A Potássio do Brasil é subsidiária do banco comercial canadense Forbes & Manhattan, o mesmo por trás da mineradora Belo Sun, que pretende construir a maior mina de ouro a céu aberto do mundo na Volta Grande do Xingu, a mais de 800 km de Belém (PA). Caso consiga, a companhia canadense instalará em Senador Porfírio (PA) uma barragem de rejeitos maior que a da mineradora Samarco, controlada pela Vale e BHP Billiton, rompida em Mariana (MG), em 2015.
Quando se fala em garimpo, mesmo que legal, o paraense já desconfia. No início do ano, imagens de Alter do Chão viajaram o mundo por causa das manchas deixadas nas águas do Rio Tapajós pelo garimpo ilegal. A poluição tem feito o amazônida comer peixe contaminado pelo mercúrio, metal pesado usado no garimpo para extração do ouro.
A troco de quê?
A pergunta que fica é como a aprovação do PL da Mineração em terras indígenas pode trazer benefícios à população paraense. Conforme já mostramos neste espaço, o número de mortes violentas intencionais na Região Norte em 2021 aumentou 10% em relação a 2020, segundo monitoramento do Fórum Brasileiro de Segurança Pública, por causa, especialmente, do garimpo, da grilagem e da invasão de terras.

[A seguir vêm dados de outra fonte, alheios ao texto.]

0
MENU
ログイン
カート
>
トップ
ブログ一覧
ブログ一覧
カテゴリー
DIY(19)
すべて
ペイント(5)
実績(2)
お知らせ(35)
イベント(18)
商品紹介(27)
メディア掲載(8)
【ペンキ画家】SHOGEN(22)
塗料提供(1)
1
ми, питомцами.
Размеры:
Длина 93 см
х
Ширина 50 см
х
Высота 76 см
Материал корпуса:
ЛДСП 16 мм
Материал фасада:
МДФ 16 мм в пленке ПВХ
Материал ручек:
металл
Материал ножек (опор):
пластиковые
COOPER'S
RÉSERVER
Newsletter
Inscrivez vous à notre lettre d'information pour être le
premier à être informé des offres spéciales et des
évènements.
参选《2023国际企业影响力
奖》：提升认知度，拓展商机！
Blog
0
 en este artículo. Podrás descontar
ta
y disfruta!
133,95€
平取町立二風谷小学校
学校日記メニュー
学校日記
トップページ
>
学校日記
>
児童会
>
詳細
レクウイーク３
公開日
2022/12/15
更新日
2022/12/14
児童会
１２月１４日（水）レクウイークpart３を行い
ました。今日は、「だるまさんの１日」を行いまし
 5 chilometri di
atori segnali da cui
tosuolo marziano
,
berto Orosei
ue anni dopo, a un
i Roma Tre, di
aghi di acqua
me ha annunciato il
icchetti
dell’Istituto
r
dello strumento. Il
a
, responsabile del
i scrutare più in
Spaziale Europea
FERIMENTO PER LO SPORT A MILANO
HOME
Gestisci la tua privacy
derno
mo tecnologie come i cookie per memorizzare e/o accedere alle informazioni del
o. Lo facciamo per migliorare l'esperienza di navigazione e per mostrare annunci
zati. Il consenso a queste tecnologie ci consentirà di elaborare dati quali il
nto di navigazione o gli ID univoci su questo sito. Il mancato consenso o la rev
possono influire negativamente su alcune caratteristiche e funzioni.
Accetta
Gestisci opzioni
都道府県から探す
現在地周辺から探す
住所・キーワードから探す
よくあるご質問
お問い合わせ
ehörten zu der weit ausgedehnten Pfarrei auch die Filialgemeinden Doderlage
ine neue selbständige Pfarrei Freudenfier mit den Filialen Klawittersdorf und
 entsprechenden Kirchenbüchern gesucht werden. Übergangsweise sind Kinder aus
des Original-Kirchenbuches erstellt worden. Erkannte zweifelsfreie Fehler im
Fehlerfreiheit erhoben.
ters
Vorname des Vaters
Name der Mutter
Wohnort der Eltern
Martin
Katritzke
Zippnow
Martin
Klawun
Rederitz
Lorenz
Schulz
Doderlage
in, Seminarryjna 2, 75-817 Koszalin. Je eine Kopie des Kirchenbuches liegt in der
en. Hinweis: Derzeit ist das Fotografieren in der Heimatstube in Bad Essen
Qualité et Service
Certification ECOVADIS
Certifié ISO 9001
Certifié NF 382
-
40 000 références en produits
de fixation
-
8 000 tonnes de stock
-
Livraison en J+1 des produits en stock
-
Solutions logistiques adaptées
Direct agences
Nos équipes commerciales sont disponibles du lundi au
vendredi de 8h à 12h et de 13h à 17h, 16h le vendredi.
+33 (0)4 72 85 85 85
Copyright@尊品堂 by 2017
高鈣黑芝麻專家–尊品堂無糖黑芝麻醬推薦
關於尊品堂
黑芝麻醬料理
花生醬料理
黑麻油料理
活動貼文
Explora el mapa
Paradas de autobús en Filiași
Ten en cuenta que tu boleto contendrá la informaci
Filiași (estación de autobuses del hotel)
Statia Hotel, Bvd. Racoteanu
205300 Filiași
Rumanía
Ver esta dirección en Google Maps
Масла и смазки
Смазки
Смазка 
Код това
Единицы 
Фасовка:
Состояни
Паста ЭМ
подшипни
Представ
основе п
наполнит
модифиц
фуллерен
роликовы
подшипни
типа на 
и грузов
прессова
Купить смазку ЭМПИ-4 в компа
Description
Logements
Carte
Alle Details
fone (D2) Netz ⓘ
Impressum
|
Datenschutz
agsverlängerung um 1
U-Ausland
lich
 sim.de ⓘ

Além de o paraense ser vítima desse fogo cruzado, ele não vê prosperidade dentro de casa exatamente nos municípios que batem recordes de faturamento com a mineração. No Pará, os resultados pujantes parecem não refletir nos indicadores econômicos do Estado como um todo, bem como não alavancam índices educacionais ou de emprego nas ilhas de prosperidade paraenses formadas pelo setor, além de deixarem passivos ambientais.
Para piorar, no restante do Estado a realidade parece ser a mesma, como em Pacajá, Portel, Senador José Porfírio, Novo Repartimento, Uruará, Anapu, Altamira e São Félix do Xingu. São localidades que estão entre os 20 municípios com as maiores áreas de floresta destruídas nos últimos três anos combinadas com os piores índices de desenvolvimento, com pobreza e as más condições de vida exacerbados, da Amazônia Legal.